Robin: Birds are my friends. They know I watch them, but they don't mind cause they like being watched. If they know you won't hurt them.
I got this movie from Netflix but it sat around for at least a week before I got around to watching it because it doesn't really matter how much you like the cover or how good the reviews are, watching a movie about a child molester isn't something you look forward to. However, it turned out to be not about child molesting, but about temptation.
Walter (Kevin Bacon) returns to his small hometown after being released from prison for molesting two preteen girls. He tries to lead a normal life, working a factory job and keeping to himself, but in spite of the help he receives from his brother-in-law Carlos (Benjamin Bratt), his new girlfriend Vickie (Kyra Sedgwick), and his psychiatrist (the incomparable Michael Shannon), Walter feels his old urgings returning.
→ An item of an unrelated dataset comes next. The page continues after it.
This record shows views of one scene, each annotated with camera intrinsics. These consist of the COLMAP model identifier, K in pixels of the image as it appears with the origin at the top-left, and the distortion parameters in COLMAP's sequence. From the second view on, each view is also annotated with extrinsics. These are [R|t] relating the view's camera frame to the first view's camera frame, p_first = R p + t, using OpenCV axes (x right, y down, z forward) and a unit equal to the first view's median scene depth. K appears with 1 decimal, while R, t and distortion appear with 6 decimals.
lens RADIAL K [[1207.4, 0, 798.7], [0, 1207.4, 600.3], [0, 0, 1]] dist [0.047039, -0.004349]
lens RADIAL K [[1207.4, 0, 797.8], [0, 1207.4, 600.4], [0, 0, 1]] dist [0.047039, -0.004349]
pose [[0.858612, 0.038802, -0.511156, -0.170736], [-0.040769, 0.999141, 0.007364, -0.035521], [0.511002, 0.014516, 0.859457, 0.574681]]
His willpower is further weakened by the hostility from the community around him and the thinly veiled threats made by Detective Lucas (Mos Def). In a town where everyone mistrusts and despises him, Walter must struggle to not repeat the mistakes of his past to prove to himself and those around him that he is more than his weakness.
This movie is difficult to watch because of the subject matter and Kevin Bacon's performance is spot on for the weird, single guy you would keep your child away from at the park but part of what makes us so uncomfortable is that all of us on some level can relate to this character. At his core he is a man who struggles with his own weakness and the temptation that surrounds him everyday. He hates this weakness so much that sometimes it consumes him but as the temptation grows he feels powerless to withstand it. His situation is remarkable because his weakness is so strongly against the societal norm that he is rejected, taunted, and threatened, but all of us have weaknesses we battle with, feeling that we lack the strength to improve ourselves and hating ourselves just a little when we succumb.
This film presents that struggle in black and white with a crime that disgusts everyone, even the protagonist. We even see his internal struggle through his observations of another child molester who lures little boys into his car with candy. Although despising the child molester and worrying about the boys, Walter cannot bring himself to alert the police and even tries to reason that the boys are getting into the car because they want to. It is only when he finally gives in to temptation and tries to convince a little girl named Robin to sit in his lap that he realizes the harm he is doing.
Robin enjoys bird watching in a secluded park and does not have many friends, but is friendly to Walter when he starts a conversation. When he asks her to sit in his lap, she tells him that his father asks her to sit his lap too and starts to cry as Walter figures out that she has been molested before. In the face of this gentle, quiet girl who possesses an innocent wisdom, he finally sees the mark of his actions, the internal scarring that is done even if there are no outward signs. In the ultimate temptation, she offers to sit in his lap, but he has finally found the strength to overcome his weakness. That night, overwhelmed with self-hatred and desire to right the wrongs he has done, he mercilessly beats the other child molester as he drops a boy off by the school yard, symbolically destroying the evil inside of himself.
The title comes from a speech given by Detective Lucas during one of his visits to Walter. He mentions to story of Red Riding Hood where the Woodsman rescues the girl by cutting open the stomach of the wolf so that the girl tumbles out without a scratch. After the horrible acts of violence he has seen committed on children, he feels that there is no woodsman in the world. This is the story of Walter trying to change from a Wolf to a Woodsman. But as he saw, it is not just external damage that hurts children. It is the internal damage everyone inflicts with their own weaknesses, sins we sometimes feel will only affect ourselves. In some ways we are no different than Walter. In all our actions we are either the woodsman or the wolf and God help us if we are the wolf, because there are so few woodsmen left.